The top Republican negotiator of a broad policing reform bill said that the two sides remain far apart on a number of issues that go beyond the key sticking point of qualified immunity and include many other issues that they’re finding “really hard” to resolve.
GOP Sen. Tim Scott of South Carolina also said the bipartisan group needs to have legislative text in the next two weeks, or it’ll be “very hard” to meet their deadline to have an agreement before the end of June, when a two-week July Fourth recess begins.
“It’s a little more complicated than just the top four or five issues that we’ve been covering, because the devil in the details of the actual body of the pieces of legislation are complicated and there are very big differences,” Scott said.
Scott’s words represent the most detailed explanation from one of the negotiators about the broad problems confronting the group and contrasts with others in it who have expressed an upbeat tone about the talks.
“There’s going to have to be paper,” Scott said. “If we don’t have paper in the next week or two, I think it would be very hard for us to make a deadline that is June 28.”
In contrast, Sen. Cory Booker of New Jersey, a key Democratic negotiator, told CNN Tuesday the talks are “going very, very well,” although he wouldn’t say when a deal could be reached.
“I want to get it done as quickly as possible. There’s an urgency here,” Booker said.
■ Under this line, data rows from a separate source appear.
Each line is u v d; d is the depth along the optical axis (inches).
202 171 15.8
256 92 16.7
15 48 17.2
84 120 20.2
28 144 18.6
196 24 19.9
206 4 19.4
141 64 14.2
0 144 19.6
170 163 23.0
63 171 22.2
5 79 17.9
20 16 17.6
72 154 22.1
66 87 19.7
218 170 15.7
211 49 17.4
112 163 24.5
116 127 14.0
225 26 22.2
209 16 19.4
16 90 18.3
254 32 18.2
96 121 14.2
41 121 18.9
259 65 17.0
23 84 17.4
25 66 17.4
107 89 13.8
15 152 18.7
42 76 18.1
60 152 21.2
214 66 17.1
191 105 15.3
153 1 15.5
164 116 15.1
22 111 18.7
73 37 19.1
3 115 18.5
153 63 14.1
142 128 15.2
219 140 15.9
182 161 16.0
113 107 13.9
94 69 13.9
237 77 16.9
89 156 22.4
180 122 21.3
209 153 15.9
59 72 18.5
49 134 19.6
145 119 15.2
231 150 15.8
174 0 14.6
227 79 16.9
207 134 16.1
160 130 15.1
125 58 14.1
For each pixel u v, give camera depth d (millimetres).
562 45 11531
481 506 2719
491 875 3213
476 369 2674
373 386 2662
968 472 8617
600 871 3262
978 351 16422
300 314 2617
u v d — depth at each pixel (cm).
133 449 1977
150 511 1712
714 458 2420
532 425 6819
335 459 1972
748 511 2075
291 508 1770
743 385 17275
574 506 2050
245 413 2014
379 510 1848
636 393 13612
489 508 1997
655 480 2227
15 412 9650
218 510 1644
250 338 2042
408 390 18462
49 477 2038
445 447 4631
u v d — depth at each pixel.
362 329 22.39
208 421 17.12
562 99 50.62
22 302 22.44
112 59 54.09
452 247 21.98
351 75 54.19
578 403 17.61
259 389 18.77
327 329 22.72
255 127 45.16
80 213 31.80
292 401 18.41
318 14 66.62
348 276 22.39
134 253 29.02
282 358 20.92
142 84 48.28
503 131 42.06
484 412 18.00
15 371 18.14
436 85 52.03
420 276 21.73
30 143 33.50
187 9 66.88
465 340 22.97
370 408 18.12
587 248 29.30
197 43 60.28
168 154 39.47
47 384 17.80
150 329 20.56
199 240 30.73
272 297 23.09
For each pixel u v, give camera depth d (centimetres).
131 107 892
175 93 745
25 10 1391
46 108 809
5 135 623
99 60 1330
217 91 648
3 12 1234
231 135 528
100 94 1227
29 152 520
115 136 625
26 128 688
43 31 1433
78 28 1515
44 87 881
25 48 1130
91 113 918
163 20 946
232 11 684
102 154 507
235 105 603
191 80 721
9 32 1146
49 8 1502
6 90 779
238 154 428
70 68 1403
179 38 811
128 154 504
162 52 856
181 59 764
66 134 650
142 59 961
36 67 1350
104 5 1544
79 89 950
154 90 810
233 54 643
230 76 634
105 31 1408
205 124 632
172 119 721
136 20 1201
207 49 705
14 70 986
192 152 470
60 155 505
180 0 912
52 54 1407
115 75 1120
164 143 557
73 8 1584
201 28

Scott described how in addition to resolving the stark differences over qualified immunity — which is the question of whether individual officers could be sued for wrongdoing as Democrats want but Republicans reject — there are still challenges in combining the Democrats’ House-passed George Floyd Justice in Policing Act with the Senate Republicans’ JUSTICE Act.
“The short answer is, the immunity issue is still very important,” Scott said. “But the body of the George Floyd bill versus the Justice Act — there’s a chasm between the two. That’s one of the reasons why we’re working on solutions that will be written down, that will be neither, but will combine both in parts. So, it’s a little more complicated than just the top four or five issues that we’ve been covering because the devil in the details of the actual body of the pieces of legislation are complicated and there are very big differences.”
Asked by CNN why the talks, which have stretched on for many weeks, are taking so long, Scott said combining the two very large bills is proving to be complicated.
“Have you read the two bills? They’re long,” he said. “So, I don’t mean that to be sarcastic. In all honesty, comparing the two bills, and then coming to a solution on the two sides is really hard.”
Though Scott sounded downbeat about the talks, a source with direct knowledge said later Tuesday that lawmakers have been making significant progress and are moving very close to cutting a deal.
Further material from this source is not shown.